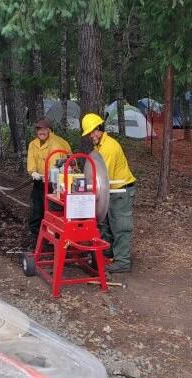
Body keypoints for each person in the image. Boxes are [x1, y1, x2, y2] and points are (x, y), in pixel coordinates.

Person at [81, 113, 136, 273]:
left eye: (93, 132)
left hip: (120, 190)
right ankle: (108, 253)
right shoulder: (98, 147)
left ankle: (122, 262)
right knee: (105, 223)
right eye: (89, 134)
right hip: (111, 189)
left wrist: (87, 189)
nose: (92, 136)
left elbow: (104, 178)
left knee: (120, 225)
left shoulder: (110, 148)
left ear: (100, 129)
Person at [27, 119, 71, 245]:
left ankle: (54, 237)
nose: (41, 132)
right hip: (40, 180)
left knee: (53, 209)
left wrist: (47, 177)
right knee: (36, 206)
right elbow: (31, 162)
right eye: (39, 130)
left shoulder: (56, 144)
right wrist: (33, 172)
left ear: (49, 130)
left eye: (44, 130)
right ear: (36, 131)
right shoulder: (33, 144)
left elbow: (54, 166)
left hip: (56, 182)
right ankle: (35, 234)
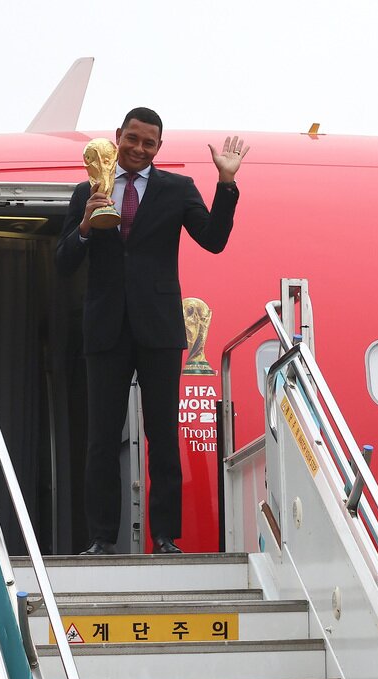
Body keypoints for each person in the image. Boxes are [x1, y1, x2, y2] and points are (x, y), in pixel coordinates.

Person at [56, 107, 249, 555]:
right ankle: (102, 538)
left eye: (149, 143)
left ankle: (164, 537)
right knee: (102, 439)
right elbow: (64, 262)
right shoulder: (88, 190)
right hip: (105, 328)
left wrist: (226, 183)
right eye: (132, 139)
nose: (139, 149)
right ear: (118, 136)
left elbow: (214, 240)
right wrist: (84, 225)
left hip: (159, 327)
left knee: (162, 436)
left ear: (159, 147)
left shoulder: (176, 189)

********

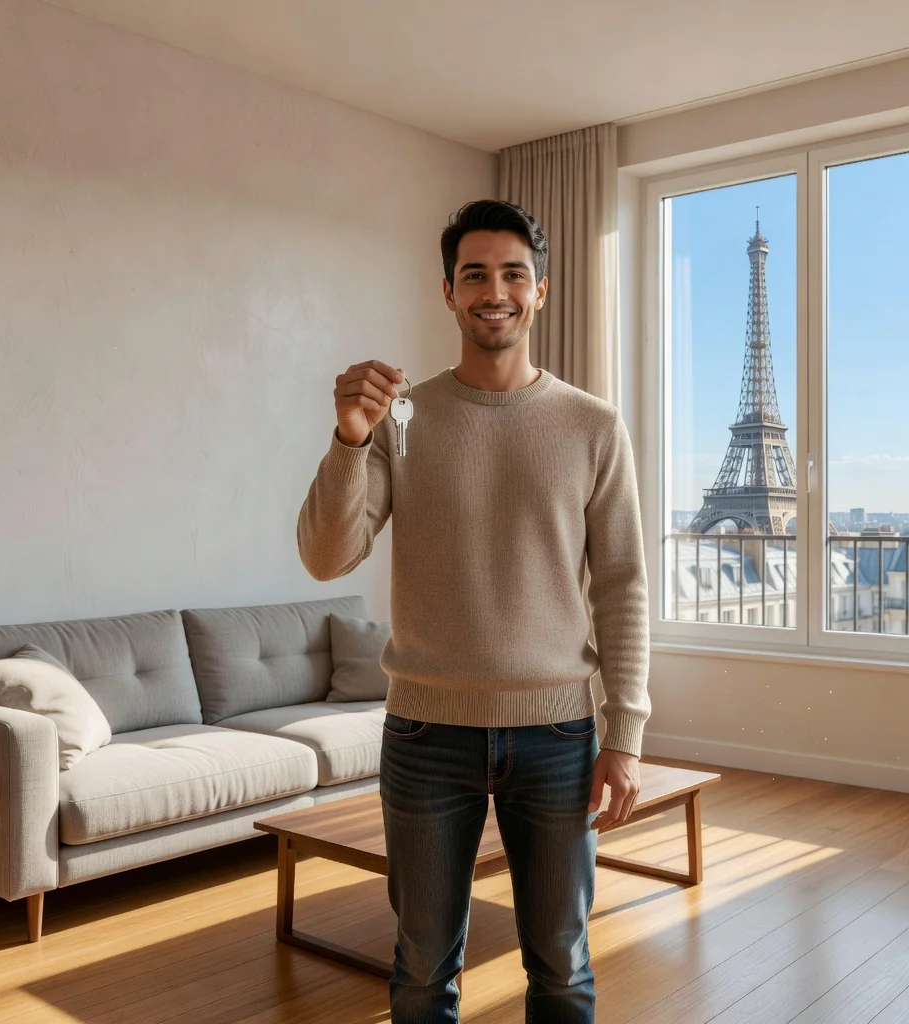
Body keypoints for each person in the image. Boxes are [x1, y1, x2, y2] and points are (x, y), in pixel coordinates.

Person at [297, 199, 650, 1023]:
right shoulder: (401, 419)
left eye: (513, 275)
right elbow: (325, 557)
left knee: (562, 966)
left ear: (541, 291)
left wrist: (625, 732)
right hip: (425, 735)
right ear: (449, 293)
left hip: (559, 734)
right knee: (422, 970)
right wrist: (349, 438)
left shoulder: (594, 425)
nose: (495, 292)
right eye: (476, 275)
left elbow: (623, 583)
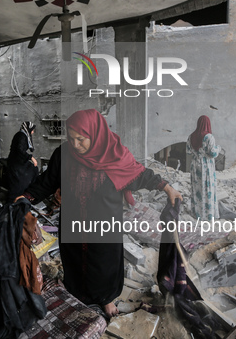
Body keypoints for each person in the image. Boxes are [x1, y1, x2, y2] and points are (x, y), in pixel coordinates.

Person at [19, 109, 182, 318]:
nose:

********

| WHAT THE TASK REQUIRES |
Using the material above, reproduce only the lines that run from the line with "left ear: (49, 130)" up to and including the line with "left shoulder: (176, 189)", exactly, with the pictures dropped.

| YOUR SOLUTION |
left ear: (49, 130)
left eye: (44, 130)
right ear: (36, 131)
right shoulder: (33, 144)
left elbow: (54, 166)
left hip: (56, 182)
right ankle: (35, 234)
Body keypoints for each person in the image. Boxes are [x1, y1, x2, y2] and points are (x, y), in pixel coordinates.

Person at [56, 107, 249, 555]:
right ankle: (102, 538)
left eye: (149, 143)
left ankle: (164, 537)
right knee: (102, 439)
right elbow: (64, 262)
right shoulder: (88, 190)
right hip: (105, 328)
left wrist: (226, 183)
right eye: (132, 139)
nose: (139, 149)
right ear: (118, 136)
left elbow: (214, 240)
right wrist: (84, 225)
left hip: (159, 327)
left knee: (162, 436)
left ear: (159, 147)
left shoulder: (176, 189)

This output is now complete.